Babies or Adults?


1 Corinthians 3:1-9
1 But I, brothers, could not address you as spiritual people, but as people of the flesh, as infants in Christ. I fed you with milk, not solid food, for you were not ready for it. And even now you are not yet ready, for you are still of the flesh. For while there is jealousy and strife among you, are you not of the flesh and behaving only in a human way? For when one says, “I follow Paul,” and another, “I follow Apollos,” are you not being merely human? What then is Apollos? What is Paul? Servants through whom you believed, as the Lord assigned to each. I planted, Apollos watered, but God gave the growth. So neither he who plants nor he who waters is anything, but only God who gives the growth. He who plants and he who waters are one, and each will receive his wages according to his labor. For we are God’s fellow workers. You are God’s field, God’s building.

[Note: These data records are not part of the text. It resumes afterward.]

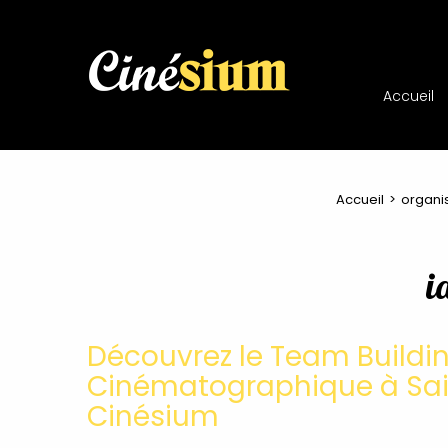
Accueil
Accueil
organi
i
Découvrez le Team Buildi
Cinématographique à Sai
Cinésium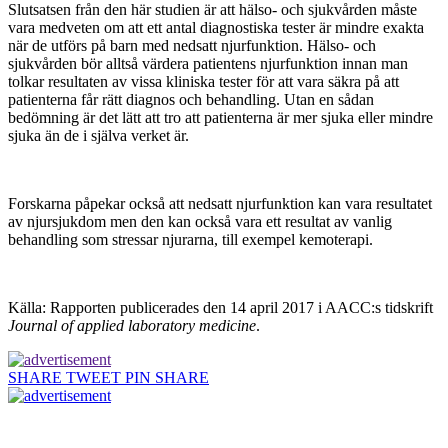
Slutsatsen från den här studien är att hälso- och sjukvården måste
vara medveten om att ett antal diagnostiska tester är mindre exakta
när de utförs på barn med nedsatt njurfunktion. Hälso- och
sjukvården bör alltså värdera patientens njurfunktion innan man
tolkar resultaten av vissa kliniska tester för att vara säkra på att
patienterna får rätt diagnos och behandling. Utan en sådan
bedömning är det lätt att tro att patienterna är mer sjuka eller mindre
sjuka än de i själva verket är.
Forskarna påpekar också att nedsatt njurfunktion kan vara resultatet
av njursjukdom men den kan också vara ett resultat av vanlig
behandling som stressar njurarna, till exempel kemoterapi.
Källa: Rapporten publicerades den 14 april 2017 i AACC:s tidskrift
Journal of applied laboratory medicine
.
SHARE
TWEET
PIN
SHARE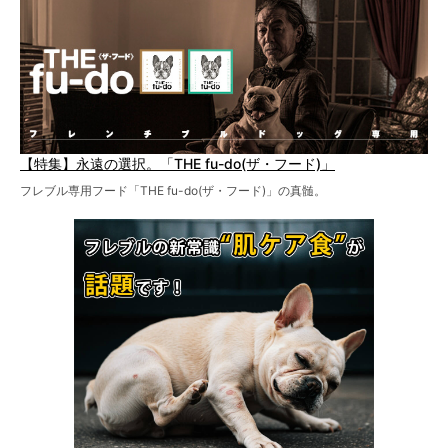
【特集】永遠の選択。「THE fu-do(ザ・フード)」
フレブル専用フード「THE fu-do(ザ・フード)」の真髄。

One of the themes that runs throughout Paul’s first letter to the Corinthians is Christian maturity. Their divisions, strife, and licentious living caused Paul to recognize that the church in Corinth was not maturing in the faith, but instead wallowing in spiritual infancy. We may so closely resemble these characteristics that his words to Corinth may indeed slap us as well. Hopefully, that slap wakes us up rather than making us angry.

Modern theologian and Bible scholar, D.A. Carson has this to say about Paul’s reflections upon the Corinthians.

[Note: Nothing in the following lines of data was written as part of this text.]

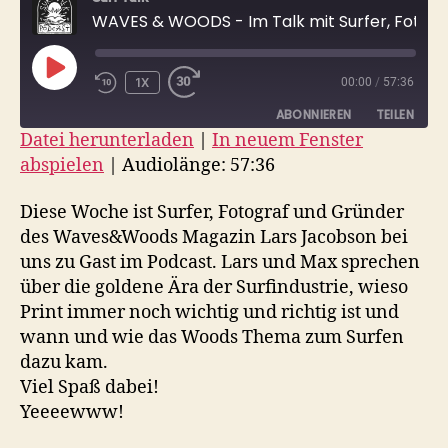
WAVES & WOODS - Im Talk mit Surfer, Fotograf und Unternehmer Lars Jacobson
PLAY
1X
00:00
/
57:36
EPISODE
ABONNIEREN
TEILEN
Datei herunterladen
|
In neuem Fenster
abspielen
|
Audiolänge: 57:36
TEILEN
RSS FEED
LINK
Diese Woche ist Surfer, Fotograf und Gründer
des Waves&Woods Magazin Lars Jacobson bei
EMBED
uns zu Gast im Podcast. Lars und Max sprechen
über die goldene Ära der Surfindustrie, wieso
Print immer noch wichtig und richtig ist und
wann und wie das Woods Thema zum Surfen
dazu kam.
Viel Spaß dabei!
Yeeeewww!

Not for them solid knowledge of Scripture; not for them mature theological reflection; not for them growing and perceptive Christian thought. They want nothing more than another round of choruses and a “simple message”—something that won’t challenge them to think, to examine their lives, to make choices, and to grow in their knowledge and adoration of the living God.
D.A. Carson. The Cross and Christian Ministry, ©1993. page 72. Baker Books.

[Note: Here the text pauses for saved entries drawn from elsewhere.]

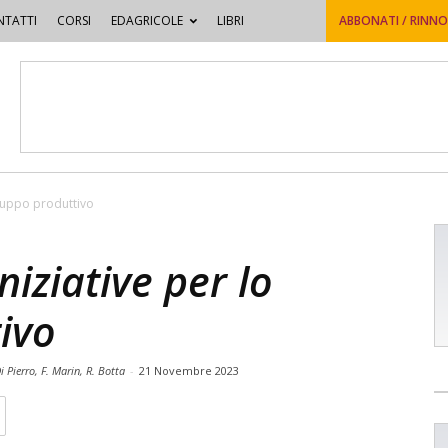
TATTI
CORSI
EDAGRICOLE
LIBRI
ABBONATI / RINN
viluppo produttivo
niziative per lo
ivo
Di Pierro, F. Marin, R. Botta
-
21 Novembre 2023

I was arranging the items on our welcome center at church yesterday morning. One of the things we give away are copies of a daily devotional guide that contains a short paragraph you can read in less than 30 seconds. And I couldn’t help but wonder how many people use this as their only time with Lord each day. I know – so incredibly judgmental of me. I’ll own it. And while those little booklets are wildly popular, it makes me sad to think that people are giving God those 30 seconds, then forgetting or ignoring Him the rest of the day. I pray those 30 seconds are leading to more but I fear for many they are not. In our culture, I don’t think that the immaturity problem revolves around strife as much as it does around apathy / complacency. If God gets 30 seconds of my day – that’s good enough. For me that is the definition of spiritual infancy and Paul finds that to be a distressing situation.

Faith in Jesus Christ can never be a static thing. You are either growing or fading. Standing still is not an option, for the faith is dynamic. All of us can point to time when our faith wasn’t booming forward, but instead on the decline. In those times, I pray the voice of the Holy Spirit comes through loud and clear, calling us into the deeper places of the faith, where our relationship with God blooms and develops into something more. I pray for maturity, both for myself and for those in my life who study and learn with me. No one wants to wear diapers all of their life and we need to cast off those spiritual diapers as well and enjoy spiritual maturity along with our fellow believers.